Director: K. Bikram Singh
Featured Artists: Jogen Chowdhury, Gulam Mohammed Sheikh, Gogi Saroj Pal, Amitava Das and Manu Parekh

October 8, 2003 | 6.30 pm
Little Theatre, National Centre for the Performing Arts, Mumbai

Contemporary Indian painting—dazzlingly vibrant, diverse, constantly evolving—is, after all, full of fascinating puzzles. What is it that Jogen Chowdhury owes to Swedish film meister Ingmar Bergman’s Wild Strawberries? To what extent does the accomplished poet in Ghulam Mohammed Sheikh impact the artist in him, or vice-versa? Did the long years she spent in a one-room dwelling in Old Delhi’s congested Jama Masjid area have something to do with the deep sense of claustrophobia that much of Gogi Saroj Pal’s artistic output conveys?

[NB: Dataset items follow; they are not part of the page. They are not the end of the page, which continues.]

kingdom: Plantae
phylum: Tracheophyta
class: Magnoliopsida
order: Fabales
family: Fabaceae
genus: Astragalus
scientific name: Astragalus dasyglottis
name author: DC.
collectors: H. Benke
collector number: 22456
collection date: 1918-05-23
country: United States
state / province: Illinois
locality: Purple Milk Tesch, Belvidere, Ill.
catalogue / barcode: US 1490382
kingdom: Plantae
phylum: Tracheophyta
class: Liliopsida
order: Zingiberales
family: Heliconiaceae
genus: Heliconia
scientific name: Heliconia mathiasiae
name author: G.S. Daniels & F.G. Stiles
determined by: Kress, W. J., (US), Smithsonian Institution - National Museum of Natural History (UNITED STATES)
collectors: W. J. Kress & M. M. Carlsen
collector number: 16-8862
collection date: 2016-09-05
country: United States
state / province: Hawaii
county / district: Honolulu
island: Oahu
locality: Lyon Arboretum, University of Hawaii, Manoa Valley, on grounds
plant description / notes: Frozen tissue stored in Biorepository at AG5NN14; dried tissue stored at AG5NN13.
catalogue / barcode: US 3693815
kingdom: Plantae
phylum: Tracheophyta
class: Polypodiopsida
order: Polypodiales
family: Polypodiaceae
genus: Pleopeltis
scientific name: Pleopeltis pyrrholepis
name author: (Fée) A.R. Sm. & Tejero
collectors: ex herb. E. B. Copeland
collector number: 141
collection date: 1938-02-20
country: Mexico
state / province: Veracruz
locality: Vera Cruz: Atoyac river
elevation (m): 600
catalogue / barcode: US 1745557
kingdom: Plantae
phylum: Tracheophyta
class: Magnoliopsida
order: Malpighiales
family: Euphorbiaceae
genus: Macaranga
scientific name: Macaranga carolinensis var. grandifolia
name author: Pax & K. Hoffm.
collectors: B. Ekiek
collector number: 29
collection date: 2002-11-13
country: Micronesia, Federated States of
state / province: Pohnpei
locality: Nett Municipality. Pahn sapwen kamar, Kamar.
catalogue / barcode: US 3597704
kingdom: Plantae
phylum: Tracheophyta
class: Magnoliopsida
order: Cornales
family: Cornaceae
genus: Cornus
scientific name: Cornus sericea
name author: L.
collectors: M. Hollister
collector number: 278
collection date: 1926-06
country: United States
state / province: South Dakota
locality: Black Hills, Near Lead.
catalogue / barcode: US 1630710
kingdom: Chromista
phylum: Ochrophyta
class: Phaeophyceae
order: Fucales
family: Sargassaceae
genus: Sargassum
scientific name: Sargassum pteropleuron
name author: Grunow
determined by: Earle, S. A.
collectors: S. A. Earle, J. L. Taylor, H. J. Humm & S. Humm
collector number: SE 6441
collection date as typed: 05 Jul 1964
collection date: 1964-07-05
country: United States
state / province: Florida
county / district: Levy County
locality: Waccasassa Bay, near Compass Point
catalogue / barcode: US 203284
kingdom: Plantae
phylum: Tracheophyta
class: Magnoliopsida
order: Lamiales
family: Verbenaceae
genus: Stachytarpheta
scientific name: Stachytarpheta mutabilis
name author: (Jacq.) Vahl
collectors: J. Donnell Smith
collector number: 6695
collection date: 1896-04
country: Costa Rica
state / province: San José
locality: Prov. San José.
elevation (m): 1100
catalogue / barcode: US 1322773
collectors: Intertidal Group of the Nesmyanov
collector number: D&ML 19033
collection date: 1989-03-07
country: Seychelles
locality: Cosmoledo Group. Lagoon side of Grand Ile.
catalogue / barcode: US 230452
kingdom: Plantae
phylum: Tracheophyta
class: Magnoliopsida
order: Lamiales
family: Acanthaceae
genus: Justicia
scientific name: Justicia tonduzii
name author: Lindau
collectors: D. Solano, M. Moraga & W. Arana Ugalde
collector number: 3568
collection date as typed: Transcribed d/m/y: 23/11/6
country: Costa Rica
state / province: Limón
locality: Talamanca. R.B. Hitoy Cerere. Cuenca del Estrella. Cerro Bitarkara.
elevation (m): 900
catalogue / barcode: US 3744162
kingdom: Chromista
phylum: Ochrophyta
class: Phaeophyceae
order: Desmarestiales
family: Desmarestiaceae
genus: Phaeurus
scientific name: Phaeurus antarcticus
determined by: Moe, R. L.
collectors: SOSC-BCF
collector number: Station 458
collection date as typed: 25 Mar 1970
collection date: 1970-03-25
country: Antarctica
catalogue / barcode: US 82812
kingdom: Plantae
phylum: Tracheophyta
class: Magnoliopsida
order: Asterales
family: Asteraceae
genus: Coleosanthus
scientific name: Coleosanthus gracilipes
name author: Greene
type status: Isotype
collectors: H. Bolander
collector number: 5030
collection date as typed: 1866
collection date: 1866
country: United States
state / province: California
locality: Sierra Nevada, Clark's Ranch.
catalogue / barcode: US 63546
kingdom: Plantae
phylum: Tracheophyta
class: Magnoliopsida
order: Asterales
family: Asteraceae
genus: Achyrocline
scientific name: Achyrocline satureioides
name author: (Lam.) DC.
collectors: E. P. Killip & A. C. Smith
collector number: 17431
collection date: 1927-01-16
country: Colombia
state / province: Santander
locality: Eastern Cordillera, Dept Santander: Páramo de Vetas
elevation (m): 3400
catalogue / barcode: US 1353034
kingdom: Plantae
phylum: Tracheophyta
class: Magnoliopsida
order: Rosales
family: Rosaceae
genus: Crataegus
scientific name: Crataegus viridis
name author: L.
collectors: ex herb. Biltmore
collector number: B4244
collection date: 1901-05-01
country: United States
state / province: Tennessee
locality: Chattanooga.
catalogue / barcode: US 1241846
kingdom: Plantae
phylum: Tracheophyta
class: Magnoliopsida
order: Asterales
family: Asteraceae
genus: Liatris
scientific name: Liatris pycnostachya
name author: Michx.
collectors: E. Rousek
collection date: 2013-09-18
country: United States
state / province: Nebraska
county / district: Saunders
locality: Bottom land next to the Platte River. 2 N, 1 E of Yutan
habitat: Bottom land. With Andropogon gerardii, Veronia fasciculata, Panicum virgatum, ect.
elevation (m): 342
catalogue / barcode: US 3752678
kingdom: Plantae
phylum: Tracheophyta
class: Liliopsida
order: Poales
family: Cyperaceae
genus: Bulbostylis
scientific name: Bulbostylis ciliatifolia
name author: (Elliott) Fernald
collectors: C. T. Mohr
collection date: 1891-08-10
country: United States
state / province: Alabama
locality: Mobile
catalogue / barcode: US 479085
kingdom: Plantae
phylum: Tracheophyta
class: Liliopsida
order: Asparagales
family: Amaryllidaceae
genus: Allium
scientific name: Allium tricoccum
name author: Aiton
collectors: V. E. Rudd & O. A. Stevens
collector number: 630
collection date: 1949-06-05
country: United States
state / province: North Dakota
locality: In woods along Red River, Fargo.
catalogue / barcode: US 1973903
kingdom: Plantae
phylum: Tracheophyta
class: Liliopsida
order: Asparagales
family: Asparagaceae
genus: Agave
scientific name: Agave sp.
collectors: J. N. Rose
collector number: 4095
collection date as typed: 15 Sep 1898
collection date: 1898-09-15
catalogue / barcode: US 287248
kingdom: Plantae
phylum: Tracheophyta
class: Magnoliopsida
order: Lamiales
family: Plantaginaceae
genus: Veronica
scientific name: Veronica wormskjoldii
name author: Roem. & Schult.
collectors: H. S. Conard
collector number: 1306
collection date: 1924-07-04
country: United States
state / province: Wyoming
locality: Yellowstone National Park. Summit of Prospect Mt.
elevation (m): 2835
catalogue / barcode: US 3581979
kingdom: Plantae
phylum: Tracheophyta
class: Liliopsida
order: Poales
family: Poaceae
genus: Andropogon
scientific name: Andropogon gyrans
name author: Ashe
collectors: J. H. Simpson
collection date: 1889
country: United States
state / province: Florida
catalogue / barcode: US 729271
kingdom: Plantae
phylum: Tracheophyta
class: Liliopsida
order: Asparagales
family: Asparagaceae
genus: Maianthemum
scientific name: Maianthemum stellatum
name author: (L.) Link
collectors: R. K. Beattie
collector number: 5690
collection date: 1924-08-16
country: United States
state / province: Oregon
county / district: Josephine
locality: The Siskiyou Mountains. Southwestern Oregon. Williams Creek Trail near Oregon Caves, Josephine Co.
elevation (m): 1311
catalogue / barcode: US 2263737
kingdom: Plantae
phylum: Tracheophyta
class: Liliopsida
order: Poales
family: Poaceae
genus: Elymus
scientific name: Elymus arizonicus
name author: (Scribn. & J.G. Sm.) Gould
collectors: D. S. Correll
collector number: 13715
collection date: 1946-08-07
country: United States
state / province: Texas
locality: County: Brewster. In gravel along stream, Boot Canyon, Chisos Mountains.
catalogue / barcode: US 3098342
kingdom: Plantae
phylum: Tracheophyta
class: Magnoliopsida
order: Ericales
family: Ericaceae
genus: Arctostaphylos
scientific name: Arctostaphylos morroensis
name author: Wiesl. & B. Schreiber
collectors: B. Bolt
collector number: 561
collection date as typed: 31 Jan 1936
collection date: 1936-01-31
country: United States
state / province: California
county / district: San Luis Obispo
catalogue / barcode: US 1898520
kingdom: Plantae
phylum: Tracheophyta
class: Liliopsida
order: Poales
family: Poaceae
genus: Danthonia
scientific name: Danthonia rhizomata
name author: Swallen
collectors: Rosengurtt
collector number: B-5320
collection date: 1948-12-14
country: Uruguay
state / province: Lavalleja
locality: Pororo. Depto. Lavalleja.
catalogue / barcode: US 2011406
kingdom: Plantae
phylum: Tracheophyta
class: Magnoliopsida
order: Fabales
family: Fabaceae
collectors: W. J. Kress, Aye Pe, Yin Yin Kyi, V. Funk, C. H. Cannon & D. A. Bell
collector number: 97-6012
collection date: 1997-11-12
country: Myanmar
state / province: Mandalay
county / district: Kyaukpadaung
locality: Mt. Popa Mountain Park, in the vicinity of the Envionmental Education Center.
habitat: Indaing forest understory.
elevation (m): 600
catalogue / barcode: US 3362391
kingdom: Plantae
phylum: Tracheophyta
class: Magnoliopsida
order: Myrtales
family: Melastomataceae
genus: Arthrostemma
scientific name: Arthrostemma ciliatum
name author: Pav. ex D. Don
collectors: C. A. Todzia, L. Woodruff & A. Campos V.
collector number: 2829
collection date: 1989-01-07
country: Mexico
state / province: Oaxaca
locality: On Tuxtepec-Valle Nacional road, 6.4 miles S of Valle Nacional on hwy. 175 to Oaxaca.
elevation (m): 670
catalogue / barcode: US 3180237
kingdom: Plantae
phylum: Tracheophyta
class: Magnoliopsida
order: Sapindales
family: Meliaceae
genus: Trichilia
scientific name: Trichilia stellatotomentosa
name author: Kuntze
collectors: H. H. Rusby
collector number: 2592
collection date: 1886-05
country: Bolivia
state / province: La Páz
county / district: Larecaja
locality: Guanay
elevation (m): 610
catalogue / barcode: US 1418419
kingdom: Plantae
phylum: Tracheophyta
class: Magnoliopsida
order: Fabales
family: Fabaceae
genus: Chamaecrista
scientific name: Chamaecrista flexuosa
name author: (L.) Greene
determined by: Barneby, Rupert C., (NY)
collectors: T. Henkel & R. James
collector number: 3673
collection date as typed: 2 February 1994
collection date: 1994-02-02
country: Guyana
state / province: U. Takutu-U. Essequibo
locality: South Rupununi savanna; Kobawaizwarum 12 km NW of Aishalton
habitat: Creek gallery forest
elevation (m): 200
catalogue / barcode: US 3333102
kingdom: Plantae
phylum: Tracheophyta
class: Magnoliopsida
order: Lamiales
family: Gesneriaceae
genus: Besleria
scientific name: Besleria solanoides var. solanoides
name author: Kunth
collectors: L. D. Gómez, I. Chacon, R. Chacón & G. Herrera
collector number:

Where precisely does ‘the frenzy of creativity’ that gripped Calcutta from the mid-’60s to the early ’70s fit into Manu Parekh’s oeuvre?

The answers to these questions are not quite as simple and unidirectional as they may seem, but veteran television producer and filmmaker K. Bikram Singh’s 13-part series, A Painter’s Portrait, formulates them with striking clarity and airs them with a remarkable lightness of touch.